Recorded data:

※

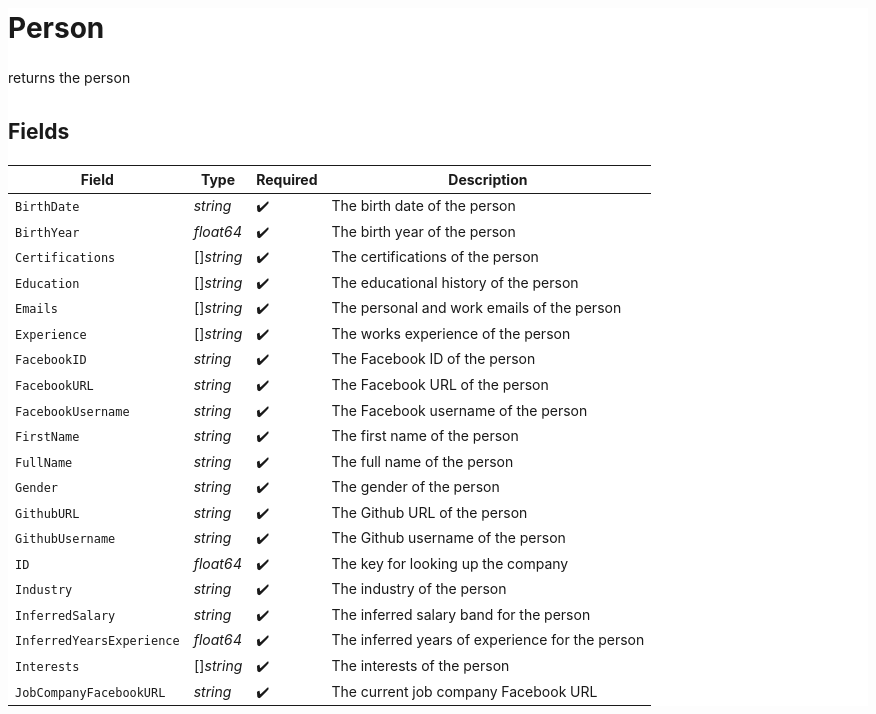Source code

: # Person

returns the person


## Fields

| Field                                                          | Type                                                           | Required                                                       | Description                                                    |
| -------------------------------------------------------------- | -------------------------------------------------------------- | -------------------------------------------------------------- | -------------------------------------------------------------- |
| `BirthDate`                                                    | *string*                                                       | :heavy_check_mark:                                             | The birth date of the person                                   |
| `BirthYear`                                                    | *float64*                                                      | :heavy_check_mark:                                             | The birth year of the person                                   |
| `Certifications`                                               | []*string*                                                     | :heavy_check_mark:                                             | The certifications of the person                               |
| `Education`                                                    | []*string*                                                     | :heavy_check_mark:                                             | The educational history of the person                          |
| `Emails`                                                       | []*string*                                                     | :heavy_check_mark:                                             | The personal and work emails of the person                     |
| `Experience`                                                   | []*string*                                                     | :heavy_check_mark:                                             | The works experience of the person                             |
| `FacebookID`                                                   | *string*                                                       | :heavy_check_mark:                                             | The Facebook ID of the person                                  |
| `FacebookURL`                                                  | *string*                                                       | :heavy_check_mark:                                             | The Facebook URL of the person                                 |
| `FacebookUsername`                                             | *string*                                                       | :heavy_check_mark:                                             | The Facebook username of the person                            |
| `FirstName`                                                    | *string*                                                       | :heavy_check_mark:                                             | The first name of the person                                   |
| `FullName`                                                     | *string*                                                       | :heavy_check_mark:                                             | The full name of the person                                    |
| `Gender`                                                       | *string*                                                       | :heavy_check_mark:                                             | The gender of the person                                       |
| `GithubURL`                                                    | *string*                                                       | :heavy_check_mark:                                             | The Github URL of the person                                   |
| `GithubUsername`                                               | *string*                                                       | :heavy_check_mark:                                             | The Github username of the person                              |
| `ID`                                                           | *float64*                                                      | :heavy_check_mark:                                             | The key for looking up the company                             |
| `Industry`                                                     | *string*                                                       | :heavy_check_mark:                                             | The industry of the person                                     |
| `InferredSalary`                                               | *string*                                                       | :heavy_check_mark:                                             | The inferred salary band for the person                        |
| `InferredYearsExperience`                                      | *float64*                                                      | :heavy_check_mark:                                             | The inferred years of experience for the person                |
| `Interests`                                                    | []*string*                                                     | :heavy_check_mark:                                             | The interests of the person                                    |
| `JobCompanyFacebookURL`                                        | *string*                                                       | :heavy_check_mark:                                             | The current job company Facebook URL                           |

※

Problem details: Pull out each line of the listing above that contains the word "industry", and copy those lines in full.

Result:
| `Industry`                                                     | *string*                                                       | :heavy_check_mark:                                             | The industry of the person                                     |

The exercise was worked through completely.